Of all the lines below, return only those starting with the line holding "middle mcp: (969, 599)" and going on through the line holding "pinky tip: (908, 643)", exactly as written.

*** TASK INPUT

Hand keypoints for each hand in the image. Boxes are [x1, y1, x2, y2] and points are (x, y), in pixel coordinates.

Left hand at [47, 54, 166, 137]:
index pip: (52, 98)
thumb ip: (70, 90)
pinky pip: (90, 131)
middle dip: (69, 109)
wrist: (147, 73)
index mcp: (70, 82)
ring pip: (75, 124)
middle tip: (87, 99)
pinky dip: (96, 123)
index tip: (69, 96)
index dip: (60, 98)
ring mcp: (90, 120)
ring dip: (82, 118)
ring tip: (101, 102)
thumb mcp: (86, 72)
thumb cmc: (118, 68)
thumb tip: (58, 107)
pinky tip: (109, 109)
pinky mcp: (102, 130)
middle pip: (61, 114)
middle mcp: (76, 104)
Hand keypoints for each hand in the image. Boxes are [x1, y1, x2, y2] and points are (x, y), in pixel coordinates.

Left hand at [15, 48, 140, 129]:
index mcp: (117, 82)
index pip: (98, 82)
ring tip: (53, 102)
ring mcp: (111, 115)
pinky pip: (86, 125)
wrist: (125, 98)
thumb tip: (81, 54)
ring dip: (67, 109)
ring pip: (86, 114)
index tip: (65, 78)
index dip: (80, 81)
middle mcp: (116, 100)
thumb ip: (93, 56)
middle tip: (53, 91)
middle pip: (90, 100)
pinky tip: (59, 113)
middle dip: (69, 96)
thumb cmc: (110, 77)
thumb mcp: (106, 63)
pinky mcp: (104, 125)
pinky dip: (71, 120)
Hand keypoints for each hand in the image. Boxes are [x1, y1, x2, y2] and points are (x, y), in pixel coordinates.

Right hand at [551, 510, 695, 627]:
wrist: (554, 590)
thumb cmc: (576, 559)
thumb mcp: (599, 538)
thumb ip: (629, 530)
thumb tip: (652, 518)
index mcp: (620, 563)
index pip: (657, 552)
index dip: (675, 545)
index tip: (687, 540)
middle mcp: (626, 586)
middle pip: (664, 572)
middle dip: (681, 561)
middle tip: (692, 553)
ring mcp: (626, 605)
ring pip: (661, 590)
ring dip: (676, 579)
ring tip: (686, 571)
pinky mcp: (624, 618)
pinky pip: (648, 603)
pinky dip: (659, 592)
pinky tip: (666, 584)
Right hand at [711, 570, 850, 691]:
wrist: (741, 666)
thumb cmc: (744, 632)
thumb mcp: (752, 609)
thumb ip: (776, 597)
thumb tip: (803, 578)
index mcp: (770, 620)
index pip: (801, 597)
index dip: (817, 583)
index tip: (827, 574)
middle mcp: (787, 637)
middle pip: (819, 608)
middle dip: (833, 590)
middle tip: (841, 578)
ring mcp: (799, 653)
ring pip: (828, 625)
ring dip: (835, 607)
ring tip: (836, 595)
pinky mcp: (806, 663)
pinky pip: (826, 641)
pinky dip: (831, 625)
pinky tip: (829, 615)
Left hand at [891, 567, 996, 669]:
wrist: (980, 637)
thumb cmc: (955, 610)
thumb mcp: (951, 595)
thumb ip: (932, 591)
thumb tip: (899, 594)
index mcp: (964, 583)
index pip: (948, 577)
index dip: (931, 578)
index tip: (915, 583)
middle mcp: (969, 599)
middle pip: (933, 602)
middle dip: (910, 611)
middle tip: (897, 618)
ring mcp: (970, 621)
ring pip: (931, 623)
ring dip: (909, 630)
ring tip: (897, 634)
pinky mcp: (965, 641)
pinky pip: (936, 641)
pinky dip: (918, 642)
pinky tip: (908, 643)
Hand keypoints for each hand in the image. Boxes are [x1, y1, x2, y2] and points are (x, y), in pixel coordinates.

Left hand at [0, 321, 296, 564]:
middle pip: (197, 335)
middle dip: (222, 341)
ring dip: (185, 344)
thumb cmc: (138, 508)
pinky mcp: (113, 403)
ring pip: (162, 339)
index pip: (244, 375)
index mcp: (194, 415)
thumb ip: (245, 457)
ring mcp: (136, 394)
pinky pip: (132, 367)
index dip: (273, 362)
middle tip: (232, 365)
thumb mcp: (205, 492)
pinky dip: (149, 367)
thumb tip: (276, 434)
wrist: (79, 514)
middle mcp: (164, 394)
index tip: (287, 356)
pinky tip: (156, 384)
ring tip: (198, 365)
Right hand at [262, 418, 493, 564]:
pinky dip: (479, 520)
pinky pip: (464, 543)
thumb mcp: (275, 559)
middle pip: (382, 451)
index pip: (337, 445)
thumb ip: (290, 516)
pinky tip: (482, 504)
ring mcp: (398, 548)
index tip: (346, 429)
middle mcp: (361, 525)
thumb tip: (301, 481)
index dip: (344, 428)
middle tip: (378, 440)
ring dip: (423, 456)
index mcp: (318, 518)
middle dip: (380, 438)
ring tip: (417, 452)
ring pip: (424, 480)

******

- [RESULT OF THIS EXERCISE]
middle mcp: (969, 599)
middle pip: (933, 602)
middle dip: (910, 611)
middle tip: (897, 618)
ring mcp: (970, 621)
ring pip: (931, 623)
ring dip: (909, 630)
ring tip: (897, 634)
pinky mcp: (965, 641)
pinky pip: (936, 641)
pinky dip: (918, 642)
pinky tip: (908, 643)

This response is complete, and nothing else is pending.